Pershing Square — headed by Bill Ackman — had been pushing for a sale of General Growth, a plan that had been opposed by Brookfield, the real estate firm’s largest shareholder.
However, the two have reached a deal that will see Brookfield buy warrants for 18.4 million General Growth shares from Pershing for $271.9 million and agree to limit its voting power at the company on takeover offers for the next four years.
“Brookfield Asset Management is prepared to provide this undertaking to the company in considerations of the undertakings of Pershing Square Capital Management,” Brookfield senior managing partner Cyrus Madon wrote in a letter to the General Growth board.
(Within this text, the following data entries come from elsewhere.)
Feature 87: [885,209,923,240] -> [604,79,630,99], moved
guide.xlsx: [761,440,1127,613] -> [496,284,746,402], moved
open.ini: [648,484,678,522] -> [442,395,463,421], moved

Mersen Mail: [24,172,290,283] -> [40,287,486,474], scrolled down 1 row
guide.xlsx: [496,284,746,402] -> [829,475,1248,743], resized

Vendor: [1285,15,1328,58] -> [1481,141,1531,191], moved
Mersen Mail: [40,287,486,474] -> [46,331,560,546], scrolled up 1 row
The potential shares represented by the warrants would account for about a 1.9 per cent stake in General Growth.
Brookfield is the largest shareholder in General Growth with a roughly 38 per cent stake in the company, while Pershing Square holds a nearly eight per cent stake as the second-largest shareholder, according to data compiled by Thomson Reuters.
Under the agreement, Brookfield has agreed to limit its right to vote its shares in excess of 38.2 per cent and will not exceed a 45 per cent stake in General Growth for four years. Pershing Square has agreed to limit its stake in the company to a maximum of 9.9 per cent for the same time period.
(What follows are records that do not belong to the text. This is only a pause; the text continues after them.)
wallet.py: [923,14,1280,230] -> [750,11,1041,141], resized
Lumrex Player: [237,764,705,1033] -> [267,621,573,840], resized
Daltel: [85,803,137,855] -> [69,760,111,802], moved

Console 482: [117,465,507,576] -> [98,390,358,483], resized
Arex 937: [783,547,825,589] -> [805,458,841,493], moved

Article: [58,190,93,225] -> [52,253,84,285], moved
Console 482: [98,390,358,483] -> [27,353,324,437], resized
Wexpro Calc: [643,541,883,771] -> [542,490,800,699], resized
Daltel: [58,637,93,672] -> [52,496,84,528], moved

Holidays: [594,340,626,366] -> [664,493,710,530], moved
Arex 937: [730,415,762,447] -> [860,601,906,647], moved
Brookfield has also given General Growth’s board of directors 30 days to buy the warrants for the same price it has paid, General Growth said.
The standstill agreement between the two fund managers was dated Dec. 31, but disclosed on Thursday in a U.S. regulatory filing.
In a letter to Brookfield chief executive Bruce Flatt, Pershing Square said it will refrain from “soliciting, proposing or making plans (or assisting or encouraging any third party with any of the foregoing) with respect to any extraordinary transactions . . . for a period of not less than four years.”
Pershing Square — the New York-based fund manager that led last year’s shakeup at Canadian Pacific Railway (TSX:CP) — had been pushing to have GGP sold.
Pershing said it had been in discussions with Simon Property Group Inc, the largest mall owner in the U.S., to acquire GGP at a 65 per cent premium to where shares were trading at the time. But it said Brookfield rebuffed the proposal in order to acquire GGP for itself without paying the premium usually required for a takeover deal.
Brookfield said that it had no plans to buy GGP and nor any interest in selling its stake.
General Growth shares were down 64 cents at US$19.41 in trading on the New York Stock Exchange.
Brookfield shares were down 10 cents at C$36.50 on the Toronto Stock Exchange.